The new B.C. Family Law Act provides sweeping changes that will affect many of the 15,000 cohabiting couples in the Capital Region and more than 160,000 couples in the province.
“If you have lived in a marriage-like relationship for at least two years, the law now considers you a spouse,” said Christine Murray, a partner at Victoria-based Cassels-Murray Family and Estates Law.
For the first time, common-law couples are subject to the same legal rights and responsibilities of married couples.
If a couple separates, any gains in assets or debt incurred during the relationship are now split down the middle, regardless of which partner owns them.
“That property includes real estate, personal property, bank accounts, generally anything with value owned by one or both spouses at the date of separation,” Murray said.

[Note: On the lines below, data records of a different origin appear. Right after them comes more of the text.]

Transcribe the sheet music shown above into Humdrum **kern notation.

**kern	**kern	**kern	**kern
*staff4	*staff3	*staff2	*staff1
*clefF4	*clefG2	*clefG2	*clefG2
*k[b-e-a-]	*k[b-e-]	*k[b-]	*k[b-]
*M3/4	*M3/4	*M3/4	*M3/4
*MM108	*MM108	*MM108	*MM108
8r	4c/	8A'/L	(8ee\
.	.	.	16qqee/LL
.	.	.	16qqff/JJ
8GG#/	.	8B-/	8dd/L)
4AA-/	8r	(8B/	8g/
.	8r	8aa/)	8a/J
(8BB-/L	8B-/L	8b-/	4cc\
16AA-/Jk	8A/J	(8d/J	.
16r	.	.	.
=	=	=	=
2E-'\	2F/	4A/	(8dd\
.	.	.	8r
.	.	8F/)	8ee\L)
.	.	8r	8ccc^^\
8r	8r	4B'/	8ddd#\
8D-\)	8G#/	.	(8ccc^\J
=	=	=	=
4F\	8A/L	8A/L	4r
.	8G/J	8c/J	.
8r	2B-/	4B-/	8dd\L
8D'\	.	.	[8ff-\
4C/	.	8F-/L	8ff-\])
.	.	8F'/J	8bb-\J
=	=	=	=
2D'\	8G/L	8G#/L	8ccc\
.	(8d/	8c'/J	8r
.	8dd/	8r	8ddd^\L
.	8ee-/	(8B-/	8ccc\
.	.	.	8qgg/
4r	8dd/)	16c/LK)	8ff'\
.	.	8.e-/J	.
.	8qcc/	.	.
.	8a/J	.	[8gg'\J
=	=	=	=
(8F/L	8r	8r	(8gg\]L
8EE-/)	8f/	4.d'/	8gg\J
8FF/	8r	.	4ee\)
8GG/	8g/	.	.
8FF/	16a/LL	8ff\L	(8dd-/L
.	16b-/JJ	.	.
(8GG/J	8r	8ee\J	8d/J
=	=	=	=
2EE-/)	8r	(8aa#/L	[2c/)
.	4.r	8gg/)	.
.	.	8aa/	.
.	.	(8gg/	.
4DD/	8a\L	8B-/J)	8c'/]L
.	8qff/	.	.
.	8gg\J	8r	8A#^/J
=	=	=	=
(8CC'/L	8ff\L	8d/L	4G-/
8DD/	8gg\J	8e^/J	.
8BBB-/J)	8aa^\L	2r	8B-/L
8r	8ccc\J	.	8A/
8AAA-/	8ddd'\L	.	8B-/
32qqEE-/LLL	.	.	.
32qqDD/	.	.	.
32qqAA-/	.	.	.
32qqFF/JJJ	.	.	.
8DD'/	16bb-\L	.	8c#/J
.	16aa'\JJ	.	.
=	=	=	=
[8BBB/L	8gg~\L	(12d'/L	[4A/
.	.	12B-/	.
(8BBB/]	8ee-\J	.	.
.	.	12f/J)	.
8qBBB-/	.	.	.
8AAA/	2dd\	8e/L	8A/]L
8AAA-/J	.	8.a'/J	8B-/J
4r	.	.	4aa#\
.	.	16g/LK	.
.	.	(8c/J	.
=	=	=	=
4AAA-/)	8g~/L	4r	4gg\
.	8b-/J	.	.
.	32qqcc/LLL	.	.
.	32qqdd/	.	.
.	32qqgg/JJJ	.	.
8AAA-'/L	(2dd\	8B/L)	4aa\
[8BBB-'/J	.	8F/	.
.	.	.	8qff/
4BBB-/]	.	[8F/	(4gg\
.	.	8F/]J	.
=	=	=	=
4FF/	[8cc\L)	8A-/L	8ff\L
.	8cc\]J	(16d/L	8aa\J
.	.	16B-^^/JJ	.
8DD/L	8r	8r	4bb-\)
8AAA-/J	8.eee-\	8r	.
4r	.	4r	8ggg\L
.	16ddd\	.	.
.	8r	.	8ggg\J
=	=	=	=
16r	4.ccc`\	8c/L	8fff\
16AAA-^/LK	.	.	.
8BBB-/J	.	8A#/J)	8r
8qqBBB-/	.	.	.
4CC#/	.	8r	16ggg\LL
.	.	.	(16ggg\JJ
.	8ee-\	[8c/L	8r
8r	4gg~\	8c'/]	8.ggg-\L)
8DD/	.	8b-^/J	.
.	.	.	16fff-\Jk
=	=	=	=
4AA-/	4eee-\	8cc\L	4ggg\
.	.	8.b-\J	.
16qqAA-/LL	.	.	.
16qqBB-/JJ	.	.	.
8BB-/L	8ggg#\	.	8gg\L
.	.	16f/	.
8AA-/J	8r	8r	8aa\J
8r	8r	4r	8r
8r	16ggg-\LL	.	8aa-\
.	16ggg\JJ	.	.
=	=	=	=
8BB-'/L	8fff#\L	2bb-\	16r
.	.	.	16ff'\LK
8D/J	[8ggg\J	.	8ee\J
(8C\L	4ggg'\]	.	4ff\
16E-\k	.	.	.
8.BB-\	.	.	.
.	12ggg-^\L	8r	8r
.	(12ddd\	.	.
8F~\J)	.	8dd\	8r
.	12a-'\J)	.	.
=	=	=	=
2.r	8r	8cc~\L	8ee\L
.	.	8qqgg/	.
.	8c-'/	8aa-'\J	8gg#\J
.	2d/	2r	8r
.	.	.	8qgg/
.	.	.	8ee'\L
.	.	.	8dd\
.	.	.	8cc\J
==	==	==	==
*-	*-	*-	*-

Property acquired before the relationship began, as well as gifts, inheritances and damage awards will still be protected from equal division.
“If it is a couple’s intention to keep their property separate, they’ll have to enter into a written agreement to make sure they can have their intentions carried throughout their relationship,” Murray said.
Some questions, such as whether or not both partners are responsible for the depreciation value of a home, will have to play out in court, she added. It could also be difficult to prove when a relationship began, as Kreisler and her partner illustrate with their roommate-to-romance situation.
“It’s not a clear-cut, black-and-white test,” Murray said.